_WORK ORDER_.
Copy out the listing word for word, starting at its first line and ending with the line that contains "Bewertungen", inclusive.

Collected data:
════════

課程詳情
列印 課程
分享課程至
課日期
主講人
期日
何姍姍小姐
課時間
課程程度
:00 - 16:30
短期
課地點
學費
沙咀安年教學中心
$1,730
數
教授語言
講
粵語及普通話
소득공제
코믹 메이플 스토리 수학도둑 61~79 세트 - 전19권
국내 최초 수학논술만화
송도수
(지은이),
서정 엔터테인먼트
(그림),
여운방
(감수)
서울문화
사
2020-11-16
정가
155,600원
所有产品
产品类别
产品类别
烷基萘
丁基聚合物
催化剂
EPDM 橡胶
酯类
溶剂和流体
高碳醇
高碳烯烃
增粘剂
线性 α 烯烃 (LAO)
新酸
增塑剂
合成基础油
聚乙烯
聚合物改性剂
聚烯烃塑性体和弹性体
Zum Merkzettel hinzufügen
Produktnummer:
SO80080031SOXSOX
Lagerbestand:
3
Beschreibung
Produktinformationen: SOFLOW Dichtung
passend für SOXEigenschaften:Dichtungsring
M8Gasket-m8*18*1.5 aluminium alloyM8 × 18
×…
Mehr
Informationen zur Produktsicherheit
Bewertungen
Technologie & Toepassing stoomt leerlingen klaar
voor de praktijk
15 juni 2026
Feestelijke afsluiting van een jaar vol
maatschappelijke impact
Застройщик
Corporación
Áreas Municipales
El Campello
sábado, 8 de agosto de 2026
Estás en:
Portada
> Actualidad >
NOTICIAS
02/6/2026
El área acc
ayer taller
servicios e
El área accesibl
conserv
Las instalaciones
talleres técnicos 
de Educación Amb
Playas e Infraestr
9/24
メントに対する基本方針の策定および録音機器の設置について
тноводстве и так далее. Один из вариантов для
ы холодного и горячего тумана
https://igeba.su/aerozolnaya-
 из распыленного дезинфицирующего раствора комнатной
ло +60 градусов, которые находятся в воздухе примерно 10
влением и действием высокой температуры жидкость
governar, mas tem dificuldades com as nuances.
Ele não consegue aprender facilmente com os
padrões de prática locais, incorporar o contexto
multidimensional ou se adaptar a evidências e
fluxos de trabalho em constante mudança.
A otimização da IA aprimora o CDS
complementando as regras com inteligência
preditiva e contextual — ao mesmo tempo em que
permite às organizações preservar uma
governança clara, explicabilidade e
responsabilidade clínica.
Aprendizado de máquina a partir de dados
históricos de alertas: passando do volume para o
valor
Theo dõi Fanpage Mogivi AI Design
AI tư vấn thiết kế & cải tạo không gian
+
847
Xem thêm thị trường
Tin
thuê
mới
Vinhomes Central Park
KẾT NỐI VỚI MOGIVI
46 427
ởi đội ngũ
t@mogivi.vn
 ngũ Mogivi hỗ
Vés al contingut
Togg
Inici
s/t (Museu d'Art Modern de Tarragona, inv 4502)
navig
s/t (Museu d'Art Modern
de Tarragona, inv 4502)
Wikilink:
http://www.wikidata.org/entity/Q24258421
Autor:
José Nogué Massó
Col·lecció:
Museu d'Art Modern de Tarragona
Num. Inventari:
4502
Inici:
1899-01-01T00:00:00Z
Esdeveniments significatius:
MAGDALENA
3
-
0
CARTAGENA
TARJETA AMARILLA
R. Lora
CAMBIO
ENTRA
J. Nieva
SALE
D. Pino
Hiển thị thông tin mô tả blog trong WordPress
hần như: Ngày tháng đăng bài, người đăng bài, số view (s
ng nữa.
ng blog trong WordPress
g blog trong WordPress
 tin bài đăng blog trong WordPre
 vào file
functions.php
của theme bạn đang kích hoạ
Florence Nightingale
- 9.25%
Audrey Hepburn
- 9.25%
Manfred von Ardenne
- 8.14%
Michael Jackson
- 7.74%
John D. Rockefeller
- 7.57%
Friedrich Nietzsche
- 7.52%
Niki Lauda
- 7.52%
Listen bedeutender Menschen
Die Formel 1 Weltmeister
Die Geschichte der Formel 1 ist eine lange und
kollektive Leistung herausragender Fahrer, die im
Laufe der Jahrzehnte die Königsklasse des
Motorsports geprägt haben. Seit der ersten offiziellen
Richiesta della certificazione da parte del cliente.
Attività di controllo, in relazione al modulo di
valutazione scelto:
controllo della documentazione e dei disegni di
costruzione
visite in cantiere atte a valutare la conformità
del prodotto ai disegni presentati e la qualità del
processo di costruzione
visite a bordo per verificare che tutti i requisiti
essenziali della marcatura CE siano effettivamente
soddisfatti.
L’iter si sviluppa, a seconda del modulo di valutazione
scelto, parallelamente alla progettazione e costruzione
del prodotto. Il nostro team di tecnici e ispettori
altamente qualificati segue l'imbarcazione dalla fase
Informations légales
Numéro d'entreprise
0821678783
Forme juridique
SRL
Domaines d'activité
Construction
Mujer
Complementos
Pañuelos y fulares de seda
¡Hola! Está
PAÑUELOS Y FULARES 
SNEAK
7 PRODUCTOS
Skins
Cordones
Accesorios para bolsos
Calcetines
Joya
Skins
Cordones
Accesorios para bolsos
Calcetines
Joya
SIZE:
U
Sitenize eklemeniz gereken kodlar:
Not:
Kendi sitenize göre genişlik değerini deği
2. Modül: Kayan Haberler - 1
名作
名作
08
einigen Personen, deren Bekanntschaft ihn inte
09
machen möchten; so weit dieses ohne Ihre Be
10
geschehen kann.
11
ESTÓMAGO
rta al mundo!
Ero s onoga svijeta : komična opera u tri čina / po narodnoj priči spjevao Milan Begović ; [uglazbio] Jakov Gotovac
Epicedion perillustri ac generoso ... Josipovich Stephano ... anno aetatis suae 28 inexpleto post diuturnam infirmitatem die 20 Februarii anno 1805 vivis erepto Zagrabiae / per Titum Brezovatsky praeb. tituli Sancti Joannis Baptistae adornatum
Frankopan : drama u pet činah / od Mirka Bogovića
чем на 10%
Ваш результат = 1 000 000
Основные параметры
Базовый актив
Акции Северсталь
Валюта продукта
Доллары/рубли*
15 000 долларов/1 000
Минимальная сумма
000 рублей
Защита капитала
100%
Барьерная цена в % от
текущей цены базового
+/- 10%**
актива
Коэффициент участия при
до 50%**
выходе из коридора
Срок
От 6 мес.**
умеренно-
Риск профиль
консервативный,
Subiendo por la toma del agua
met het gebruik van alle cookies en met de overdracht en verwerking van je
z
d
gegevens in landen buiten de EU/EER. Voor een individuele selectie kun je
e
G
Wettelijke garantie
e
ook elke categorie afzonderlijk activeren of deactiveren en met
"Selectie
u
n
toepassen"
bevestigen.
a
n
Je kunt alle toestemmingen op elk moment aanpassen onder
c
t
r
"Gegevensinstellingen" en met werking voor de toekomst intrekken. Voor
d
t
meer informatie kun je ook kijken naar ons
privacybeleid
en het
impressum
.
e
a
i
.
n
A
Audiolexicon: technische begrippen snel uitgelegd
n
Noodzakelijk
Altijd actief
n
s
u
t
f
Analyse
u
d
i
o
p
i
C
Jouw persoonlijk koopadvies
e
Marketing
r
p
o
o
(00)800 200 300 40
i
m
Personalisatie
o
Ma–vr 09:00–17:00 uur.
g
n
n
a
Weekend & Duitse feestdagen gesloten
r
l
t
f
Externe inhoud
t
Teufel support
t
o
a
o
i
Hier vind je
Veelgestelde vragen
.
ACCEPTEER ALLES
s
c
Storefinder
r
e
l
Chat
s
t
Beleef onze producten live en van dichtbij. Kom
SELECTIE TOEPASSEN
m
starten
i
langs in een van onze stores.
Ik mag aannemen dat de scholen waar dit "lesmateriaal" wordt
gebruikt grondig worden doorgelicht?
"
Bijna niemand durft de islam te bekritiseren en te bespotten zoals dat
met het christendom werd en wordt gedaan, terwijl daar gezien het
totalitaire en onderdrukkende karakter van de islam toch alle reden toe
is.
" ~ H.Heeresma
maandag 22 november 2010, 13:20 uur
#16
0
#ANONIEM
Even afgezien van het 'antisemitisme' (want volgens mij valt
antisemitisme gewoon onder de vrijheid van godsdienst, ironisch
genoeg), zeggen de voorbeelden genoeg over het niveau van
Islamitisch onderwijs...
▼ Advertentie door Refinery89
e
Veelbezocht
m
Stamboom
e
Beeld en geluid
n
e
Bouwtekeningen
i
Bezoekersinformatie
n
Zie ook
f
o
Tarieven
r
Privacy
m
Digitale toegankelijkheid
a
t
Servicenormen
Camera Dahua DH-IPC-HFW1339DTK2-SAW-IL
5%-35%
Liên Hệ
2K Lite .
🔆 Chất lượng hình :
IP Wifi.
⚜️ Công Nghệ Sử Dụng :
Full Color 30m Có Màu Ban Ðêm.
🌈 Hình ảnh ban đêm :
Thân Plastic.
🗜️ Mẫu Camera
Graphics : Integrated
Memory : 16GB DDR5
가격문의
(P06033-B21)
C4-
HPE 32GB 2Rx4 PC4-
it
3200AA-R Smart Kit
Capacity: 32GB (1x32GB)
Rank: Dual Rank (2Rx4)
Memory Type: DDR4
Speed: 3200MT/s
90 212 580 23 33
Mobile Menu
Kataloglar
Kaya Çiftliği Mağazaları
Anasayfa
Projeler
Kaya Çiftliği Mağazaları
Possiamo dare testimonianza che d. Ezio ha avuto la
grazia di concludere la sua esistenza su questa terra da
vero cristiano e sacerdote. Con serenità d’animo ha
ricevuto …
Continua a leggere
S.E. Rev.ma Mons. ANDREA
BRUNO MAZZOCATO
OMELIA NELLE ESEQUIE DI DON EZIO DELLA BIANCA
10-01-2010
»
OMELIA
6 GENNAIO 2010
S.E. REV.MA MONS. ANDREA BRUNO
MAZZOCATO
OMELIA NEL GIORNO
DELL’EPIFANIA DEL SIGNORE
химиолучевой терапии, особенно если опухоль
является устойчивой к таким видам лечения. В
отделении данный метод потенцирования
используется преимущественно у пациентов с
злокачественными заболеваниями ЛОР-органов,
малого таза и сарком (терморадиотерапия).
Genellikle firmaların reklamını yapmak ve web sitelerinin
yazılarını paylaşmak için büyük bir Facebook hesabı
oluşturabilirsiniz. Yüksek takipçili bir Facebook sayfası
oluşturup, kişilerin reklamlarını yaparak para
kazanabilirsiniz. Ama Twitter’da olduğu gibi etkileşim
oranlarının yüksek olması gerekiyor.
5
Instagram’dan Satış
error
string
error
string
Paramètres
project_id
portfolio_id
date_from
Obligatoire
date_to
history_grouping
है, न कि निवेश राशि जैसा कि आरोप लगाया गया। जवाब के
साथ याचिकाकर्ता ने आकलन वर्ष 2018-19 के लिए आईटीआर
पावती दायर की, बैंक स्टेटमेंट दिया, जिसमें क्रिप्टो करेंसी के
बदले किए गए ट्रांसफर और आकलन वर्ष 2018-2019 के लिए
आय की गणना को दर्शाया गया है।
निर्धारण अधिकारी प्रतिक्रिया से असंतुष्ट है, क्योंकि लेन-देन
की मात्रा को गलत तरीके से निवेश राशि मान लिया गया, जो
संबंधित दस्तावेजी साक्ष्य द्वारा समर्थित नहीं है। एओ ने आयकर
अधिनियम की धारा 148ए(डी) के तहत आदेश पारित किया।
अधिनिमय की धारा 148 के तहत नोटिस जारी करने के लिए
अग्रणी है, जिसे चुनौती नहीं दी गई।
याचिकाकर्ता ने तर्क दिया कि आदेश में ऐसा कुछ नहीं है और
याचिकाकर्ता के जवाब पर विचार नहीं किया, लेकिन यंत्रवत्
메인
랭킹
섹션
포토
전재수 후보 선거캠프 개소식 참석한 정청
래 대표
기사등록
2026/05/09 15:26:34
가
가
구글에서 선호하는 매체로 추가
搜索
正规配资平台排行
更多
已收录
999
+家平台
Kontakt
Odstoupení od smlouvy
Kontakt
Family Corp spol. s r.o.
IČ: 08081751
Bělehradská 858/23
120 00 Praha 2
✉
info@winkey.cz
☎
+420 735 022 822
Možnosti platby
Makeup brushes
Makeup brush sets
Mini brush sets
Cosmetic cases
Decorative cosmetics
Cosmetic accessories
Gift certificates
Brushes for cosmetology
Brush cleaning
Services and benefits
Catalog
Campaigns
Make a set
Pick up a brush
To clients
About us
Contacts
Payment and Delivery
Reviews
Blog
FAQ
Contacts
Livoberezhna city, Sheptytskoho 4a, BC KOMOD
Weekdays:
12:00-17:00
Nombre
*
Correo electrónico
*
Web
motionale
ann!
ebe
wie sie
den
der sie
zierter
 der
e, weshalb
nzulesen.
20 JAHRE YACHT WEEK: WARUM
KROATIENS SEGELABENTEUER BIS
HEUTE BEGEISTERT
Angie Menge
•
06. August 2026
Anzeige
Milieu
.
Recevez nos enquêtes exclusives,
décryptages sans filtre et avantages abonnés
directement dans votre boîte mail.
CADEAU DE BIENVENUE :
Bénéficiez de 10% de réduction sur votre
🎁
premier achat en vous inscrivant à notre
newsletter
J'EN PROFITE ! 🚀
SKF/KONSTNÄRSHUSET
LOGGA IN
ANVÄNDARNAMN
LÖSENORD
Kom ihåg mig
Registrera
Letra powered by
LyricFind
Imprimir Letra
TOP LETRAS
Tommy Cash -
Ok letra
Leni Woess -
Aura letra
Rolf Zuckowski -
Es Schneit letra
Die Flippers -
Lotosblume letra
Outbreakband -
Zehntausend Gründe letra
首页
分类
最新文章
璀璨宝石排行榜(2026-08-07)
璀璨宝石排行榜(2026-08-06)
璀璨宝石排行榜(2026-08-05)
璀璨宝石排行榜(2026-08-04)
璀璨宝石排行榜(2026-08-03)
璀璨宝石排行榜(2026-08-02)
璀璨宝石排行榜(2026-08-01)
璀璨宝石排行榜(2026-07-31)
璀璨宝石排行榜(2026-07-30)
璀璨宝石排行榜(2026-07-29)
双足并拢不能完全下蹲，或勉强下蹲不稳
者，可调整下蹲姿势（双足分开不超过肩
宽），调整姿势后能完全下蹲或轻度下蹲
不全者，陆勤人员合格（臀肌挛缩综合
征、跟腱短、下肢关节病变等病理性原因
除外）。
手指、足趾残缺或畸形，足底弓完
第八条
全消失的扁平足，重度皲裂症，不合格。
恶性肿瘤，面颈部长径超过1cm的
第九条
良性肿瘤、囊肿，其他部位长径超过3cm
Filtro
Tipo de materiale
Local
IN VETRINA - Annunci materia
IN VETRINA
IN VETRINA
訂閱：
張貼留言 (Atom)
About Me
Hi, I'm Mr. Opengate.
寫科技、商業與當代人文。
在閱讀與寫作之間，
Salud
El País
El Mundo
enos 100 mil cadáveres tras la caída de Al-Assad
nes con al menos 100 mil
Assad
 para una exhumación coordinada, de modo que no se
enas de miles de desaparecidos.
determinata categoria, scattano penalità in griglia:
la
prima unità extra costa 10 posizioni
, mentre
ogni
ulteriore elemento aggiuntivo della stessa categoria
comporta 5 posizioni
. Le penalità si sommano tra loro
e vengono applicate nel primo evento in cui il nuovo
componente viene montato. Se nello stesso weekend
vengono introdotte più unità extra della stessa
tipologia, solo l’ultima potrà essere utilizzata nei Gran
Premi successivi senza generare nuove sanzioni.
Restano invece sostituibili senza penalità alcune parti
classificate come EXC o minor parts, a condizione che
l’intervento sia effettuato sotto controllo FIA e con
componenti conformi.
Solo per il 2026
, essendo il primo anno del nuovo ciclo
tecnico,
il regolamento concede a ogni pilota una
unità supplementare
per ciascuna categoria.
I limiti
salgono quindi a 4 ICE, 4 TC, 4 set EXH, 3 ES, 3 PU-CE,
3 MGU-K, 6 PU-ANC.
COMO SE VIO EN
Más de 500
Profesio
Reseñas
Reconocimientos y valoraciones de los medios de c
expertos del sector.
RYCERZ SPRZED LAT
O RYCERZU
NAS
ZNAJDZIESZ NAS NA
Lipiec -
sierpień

════════

_REPLY_.
課程詳情
列印 課程
分享課程至
課日期
主講人
期日
何姍姍小姐
課時間
課程程度
:00 - 16:30
短期
課地點
學費
沙咀安年教學中心
$1,730
數
教授語言
講
粵語及普通話
소득공제
코믹 메이플 스토리 수학도둑 61~79 세트 - 전19권
국내 최초 수학논술만화
송도수
(지은이),
서정 엔터테인먼트
(그림),
여운방
(감수)
서울문화
사
2020-11-16
정가
155,600원
所有产品
产品类别
产品类别
烷基萘
丁基聚合物
催化剂
EPDM 橡胶
酯类
溶剂和流体
高碳醇
高碳烯烃
增粘剂
线性 α 烯烃 (LAO)
新酸
增塑剂
合成基础油
聚乙烯
聚合物改性剂
聚烯烃塑性体和弹性体
Zum Merkzettel hinzufügen
Produktnummer:
SO80080031SOXSOX
Lagerbestand:
3
Beschreibung
Produktinformationen: SOFLOW Dichtung
passend für SOXEigenschaften:Dichtungsring
M8Gasket-m8*18*1.5 aluminium alloyM8 × 18
×…
Mehr
Informationen zur Produktsicherheit
Bewertungen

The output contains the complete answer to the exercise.